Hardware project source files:
-=-=-
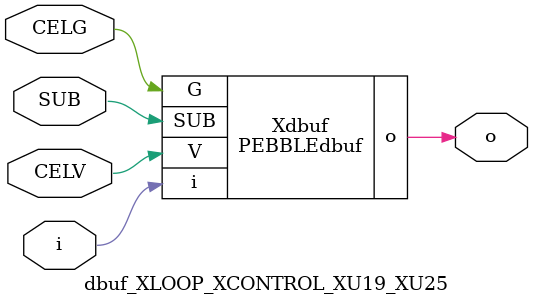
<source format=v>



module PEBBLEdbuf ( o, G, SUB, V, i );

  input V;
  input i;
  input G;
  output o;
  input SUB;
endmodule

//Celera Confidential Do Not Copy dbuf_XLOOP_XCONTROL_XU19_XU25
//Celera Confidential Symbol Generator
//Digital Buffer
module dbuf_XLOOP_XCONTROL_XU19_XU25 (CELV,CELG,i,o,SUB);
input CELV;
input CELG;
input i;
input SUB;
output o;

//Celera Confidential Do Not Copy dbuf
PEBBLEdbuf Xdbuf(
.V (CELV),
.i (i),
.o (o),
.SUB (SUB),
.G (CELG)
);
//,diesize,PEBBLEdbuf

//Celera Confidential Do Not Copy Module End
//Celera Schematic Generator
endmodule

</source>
-=-=-
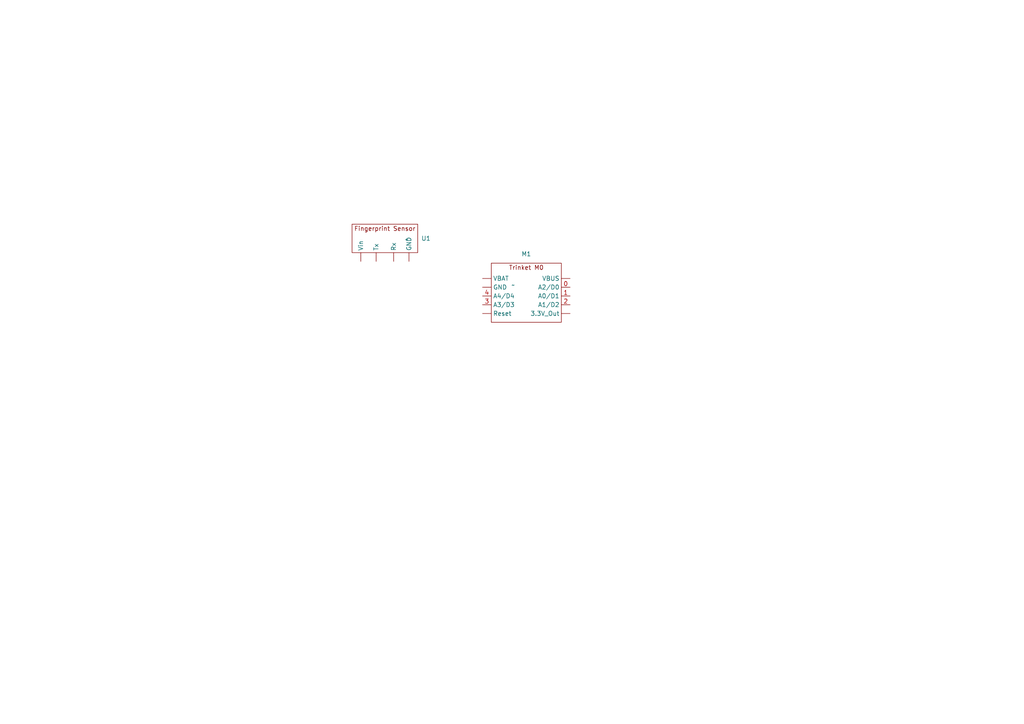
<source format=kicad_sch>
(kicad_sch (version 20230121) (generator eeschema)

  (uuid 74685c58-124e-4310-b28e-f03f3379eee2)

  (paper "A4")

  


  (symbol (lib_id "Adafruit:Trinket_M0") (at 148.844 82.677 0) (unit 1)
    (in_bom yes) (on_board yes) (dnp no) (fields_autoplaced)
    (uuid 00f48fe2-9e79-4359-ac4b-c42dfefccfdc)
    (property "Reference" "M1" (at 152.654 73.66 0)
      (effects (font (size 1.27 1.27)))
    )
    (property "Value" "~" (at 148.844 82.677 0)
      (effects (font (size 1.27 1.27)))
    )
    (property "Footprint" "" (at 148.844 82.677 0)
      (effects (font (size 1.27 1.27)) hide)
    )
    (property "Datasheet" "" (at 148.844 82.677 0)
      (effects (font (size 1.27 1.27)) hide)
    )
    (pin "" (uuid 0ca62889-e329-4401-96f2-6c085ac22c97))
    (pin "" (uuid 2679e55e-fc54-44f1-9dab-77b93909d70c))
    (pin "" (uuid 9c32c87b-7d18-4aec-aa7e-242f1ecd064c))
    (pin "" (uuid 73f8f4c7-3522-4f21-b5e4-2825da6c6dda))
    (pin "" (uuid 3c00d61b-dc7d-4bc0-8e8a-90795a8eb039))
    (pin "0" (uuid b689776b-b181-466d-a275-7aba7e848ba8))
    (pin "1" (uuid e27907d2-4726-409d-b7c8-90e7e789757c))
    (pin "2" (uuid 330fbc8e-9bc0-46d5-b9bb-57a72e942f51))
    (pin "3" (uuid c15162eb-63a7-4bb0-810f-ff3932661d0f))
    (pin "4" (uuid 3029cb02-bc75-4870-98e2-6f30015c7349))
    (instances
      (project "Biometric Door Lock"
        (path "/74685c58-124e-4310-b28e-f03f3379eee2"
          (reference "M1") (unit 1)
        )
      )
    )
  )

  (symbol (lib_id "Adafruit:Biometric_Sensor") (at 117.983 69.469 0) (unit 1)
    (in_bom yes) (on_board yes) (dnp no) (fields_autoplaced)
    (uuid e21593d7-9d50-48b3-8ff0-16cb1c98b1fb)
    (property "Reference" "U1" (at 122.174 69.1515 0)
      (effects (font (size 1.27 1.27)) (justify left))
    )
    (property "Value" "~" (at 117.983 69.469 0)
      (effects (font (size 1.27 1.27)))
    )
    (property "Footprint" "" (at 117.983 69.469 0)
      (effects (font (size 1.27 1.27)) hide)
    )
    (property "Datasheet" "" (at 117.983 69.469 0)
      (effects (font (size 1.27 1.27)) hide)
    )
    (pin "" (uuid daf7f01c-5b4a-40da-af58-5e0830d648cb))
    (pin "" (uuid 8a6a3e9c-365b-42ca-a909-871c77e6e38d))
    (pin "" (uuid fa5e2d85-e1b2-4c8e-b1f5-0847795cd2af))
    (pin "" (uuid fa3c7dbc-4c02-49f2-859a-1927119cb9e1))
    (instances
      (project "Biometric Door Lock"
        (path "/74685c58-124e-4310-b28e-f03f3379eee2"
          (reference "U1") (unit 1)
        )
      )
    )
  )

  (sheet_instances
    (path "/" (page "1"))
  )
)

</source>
-=-=-
• **PROBLEM DESCRIPTION**
Which lines of the data contain the word "Adafruit"? Copy each one.

• **ANSWER AREA**
  (symbol (lib_id "Adafruit:Trinket_M0") (at 148.844 82.677 0) (unit 1)
  (symbol (lib_id "Adafruit:Biometric_Sensor") (at 117.983 69.469 0) (unit 1)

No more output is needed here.